◆ **TEXT PASSAGE**:
[pycsw-devel] Making Harvesting in a dedicated server PyCSW from catalogs CSW in GeoNode servers

Tom Kralidis tomkralidis at gmail.com
Mon Jun 22 07:39:34 PDT 2015


Hi Davi: my mistake: can you send GetRecords output on this request instead:

http://aguai.cnpm.embrapa.br/catalogue/csw?request=GetRecords&service=CSW&version=2.0.2&resultType=results&outputSchema=http://www.isotc211.org/2005/gmd&typeNames=csw:Record&elementSetName=full&maxrecords=1000

Please email me the XML directly and not through the mailing list.

Perhaps Angelos can comment on 1.10.1 packaging for UbuntuGIS.

Thanks

..Tom



On Mon, 22 Jun 2015, Davi Custodio wrote:

> Date: Mon, 22 Jun 2015 11:30:58 -0300
> From: Davi Custodio <davicustodio at gmail.com>
> To: Tom Kralidis <tomkralidis at gmail.com>
> Cc: "pycsw-devel at lists.osgeo.org" <pycsw-devel at lists.osgeo.org>
> Subject: Re: [pycsw-devel] Making Harvesting in a dedicated server PyCSW from
>     catalogs CSW in GeoNode servers
> 
> Hi Tom.
>
> I do this having trouble accessing external urls in my server. Fix, and did
> the test again pointing to the xml you stated:
>
> https://github.com/geopython/pycsw/blob/master/tests/suites/harvesting/post/Harvest-csw-run1.xml
>
> .. But the error was the same:
>
> pycsw-admin.py -c -u post_xml http: //localhost/pycsw/csw.py -x / var / www
> / html / pycsw / bin / request .xml
>
> Initializing static context
> Executing HTTP POST request /var/www/html/pycsw/bin/request.xml on server
> http: //localhost/pycsw/csw.py
> <? Xml version = "1.0" encoding = "UTF-8" standalone = "no"?>
> <! - Pycsw 1.10.0 ->
> <Ows: ExceptionReport xmlns: dc = "http://purl.org/dc/elements/1.1/" xmlns:
> inspire_common = "http://inspire.ec.europa.eu/schemas/common/1.0" xmlns:
> atom = "http://www.w3.org/2005/Atom" xmlns: xs = "
> http://www.w3.org/2001/XMLSchema" xmlns: dct = "http://purl.org/dc/ terms /
> "xmlns: ows =" http://www.opengis.net/ows "xmlns: apiso ="

◆ **RECORD EXCERPTS**:
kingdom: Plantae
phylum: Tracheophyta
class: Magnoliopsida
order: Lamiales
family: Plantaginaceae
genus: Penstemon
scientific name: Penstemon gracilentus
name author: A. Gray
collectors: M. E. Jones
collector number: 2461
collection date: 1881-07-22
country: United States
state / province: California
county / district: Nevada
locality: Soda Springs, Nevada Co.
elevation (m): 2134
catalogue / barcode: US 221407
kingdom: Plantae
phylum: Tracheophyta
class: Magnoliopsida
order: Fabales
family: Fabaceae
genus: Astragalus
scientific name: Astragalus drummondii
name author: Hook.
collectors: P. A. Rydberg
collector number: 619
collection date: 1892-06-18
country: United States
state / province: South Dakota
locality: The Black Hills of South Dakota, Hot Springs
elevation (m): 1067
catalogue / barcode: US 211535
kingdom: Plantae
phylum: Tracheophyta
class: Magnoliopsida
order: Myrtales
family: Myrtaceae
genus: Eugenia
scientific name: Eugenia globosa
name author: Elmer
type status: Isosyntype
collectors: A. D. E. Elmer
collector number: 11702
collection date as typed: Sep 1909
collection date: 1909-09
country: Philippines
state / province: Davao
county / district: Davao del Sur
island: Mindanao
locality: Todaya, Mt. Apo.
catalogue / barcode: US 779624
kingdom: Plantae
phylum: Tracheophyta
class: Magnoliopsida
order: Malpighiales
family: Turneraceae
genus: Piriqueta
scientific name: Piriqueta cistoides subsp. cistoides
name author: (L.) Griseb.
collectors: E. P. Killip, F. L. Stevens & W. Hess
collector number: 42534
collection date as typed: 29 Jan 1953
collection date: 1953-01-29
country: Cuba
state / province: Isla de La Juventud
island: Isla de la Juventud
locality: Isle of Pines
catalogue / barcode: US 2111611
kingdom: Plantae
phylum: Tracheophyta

◆ **WHAT YOU HAVE TO DO**:
In the pycsw-devel message above, who does Tom suggest might comment on 1.10.1 packaging for UbuntuGIS?

◆ **OUTPUT OF THE EXERCISE**:
Angelos